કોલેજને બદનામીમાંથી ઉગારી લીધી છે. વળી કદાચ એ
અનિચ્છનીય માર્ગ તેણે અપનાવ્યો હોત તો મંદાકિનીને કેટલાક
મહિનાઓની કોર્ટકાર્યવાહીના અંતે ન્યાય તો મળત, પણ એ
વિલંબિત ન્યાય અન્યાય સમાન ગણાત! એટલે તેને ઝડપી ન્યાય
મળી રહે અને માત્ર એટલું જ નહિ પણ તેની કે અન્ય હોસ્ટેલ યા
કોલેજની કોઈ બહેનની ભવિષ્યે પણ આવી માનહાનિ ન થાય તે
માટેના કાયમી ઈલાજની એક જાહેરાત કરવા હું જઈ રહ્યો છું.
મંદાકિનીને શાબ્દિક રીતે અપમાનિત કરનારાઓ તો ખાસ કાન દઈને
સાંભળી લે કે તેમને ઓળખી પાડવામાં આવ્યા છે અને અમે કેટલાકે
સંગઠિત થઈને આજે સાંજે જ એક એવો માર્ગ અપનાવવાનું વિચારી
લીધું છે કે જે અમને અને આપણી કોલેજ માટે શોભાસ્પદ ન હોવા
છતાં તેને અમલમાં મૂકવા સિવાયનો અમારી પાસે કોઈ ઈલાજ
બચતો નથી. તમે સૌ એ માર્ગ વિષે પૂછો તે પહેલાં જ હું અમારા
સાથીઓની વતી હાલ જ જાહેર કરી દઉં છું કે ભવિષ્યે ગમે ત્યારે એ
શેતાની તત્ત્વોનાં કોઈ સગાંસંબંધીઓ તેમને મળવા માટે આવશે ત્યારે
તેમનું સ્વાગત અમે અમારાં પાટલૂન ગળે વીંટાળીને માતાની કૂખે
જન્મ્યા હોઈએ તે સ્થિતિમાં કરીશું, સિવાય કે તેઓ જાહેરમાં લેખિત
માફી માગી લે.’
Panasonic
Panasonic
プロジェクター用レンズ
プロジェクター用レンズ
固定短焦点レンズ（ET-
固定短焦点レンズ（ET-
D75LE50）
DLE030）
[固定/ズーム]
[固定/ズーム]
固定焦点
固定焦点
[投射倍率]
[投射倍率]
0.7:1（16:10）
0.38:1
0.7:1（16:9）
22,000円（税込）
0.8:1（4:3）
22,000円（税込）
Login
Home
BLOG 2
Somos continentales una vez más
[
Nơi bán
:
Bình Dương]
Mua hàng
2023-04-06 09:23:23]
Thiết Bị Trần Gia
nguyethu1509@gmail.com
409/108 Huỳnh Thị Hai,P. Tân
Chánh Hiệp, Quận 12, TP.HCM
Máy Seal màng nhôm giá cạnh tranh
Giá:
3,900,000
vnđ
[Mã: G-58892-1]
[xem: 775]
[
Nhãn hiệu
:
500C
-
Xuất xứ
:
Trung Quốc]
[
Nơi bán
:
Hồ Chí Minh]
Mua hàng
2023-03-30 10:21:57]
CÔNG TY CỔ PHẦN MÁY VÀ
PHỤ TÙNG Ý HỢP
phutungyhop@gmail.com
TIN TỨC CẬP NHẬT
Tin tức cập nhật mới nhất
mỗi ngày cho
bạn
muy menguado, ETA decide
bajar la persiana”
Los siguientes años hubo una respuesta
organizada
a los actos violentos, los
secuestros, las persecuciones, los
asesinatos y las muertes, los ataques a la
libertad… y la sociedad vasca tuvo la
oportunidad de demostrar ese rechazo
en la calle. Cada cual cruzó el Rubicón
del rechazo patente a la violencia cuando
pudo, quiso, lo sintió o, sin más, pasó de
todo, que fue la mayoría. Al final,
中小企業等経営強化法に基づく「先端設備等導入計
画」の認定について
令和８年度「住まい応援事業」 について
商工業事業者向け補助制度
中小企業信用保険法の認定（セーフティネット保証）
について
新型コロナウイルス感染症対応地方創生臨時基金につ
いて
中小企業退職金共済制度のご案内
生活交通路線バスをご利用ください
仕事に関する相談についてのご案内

**Problem to solve**
Write out exactly the lines that fall from the line with "2023-03-30 10:21:57]" to the line with "del rechazo patente a la violencia cuando" in the records above, keeping both ends.

**Response**
2023-03-30 10:21:57]
CÔNG TY CỔ PHẦN MÁY VÀ
PHỤ TÙNG Ý HỢP
phutungyhop@gmail.com
TIN TỨC CẬP NHẬT
Tin tức cập nhật mới nhất
mỗi ngày cho
bạn
muy menguado, ETA decide
bajar la persiana”
Los siguientes años hubo una respuesta
organizada
a los actos violentos, los
secuestros, las persecuciones, los
asesinatos y las muertes, los ataques a la
libertad… y la sociedad vasca tuvo la
oportunidad de demostrar ese rechazo
en la calle. Cada cual cruzó el Rubicón
del rechazo patente a la violencia cuando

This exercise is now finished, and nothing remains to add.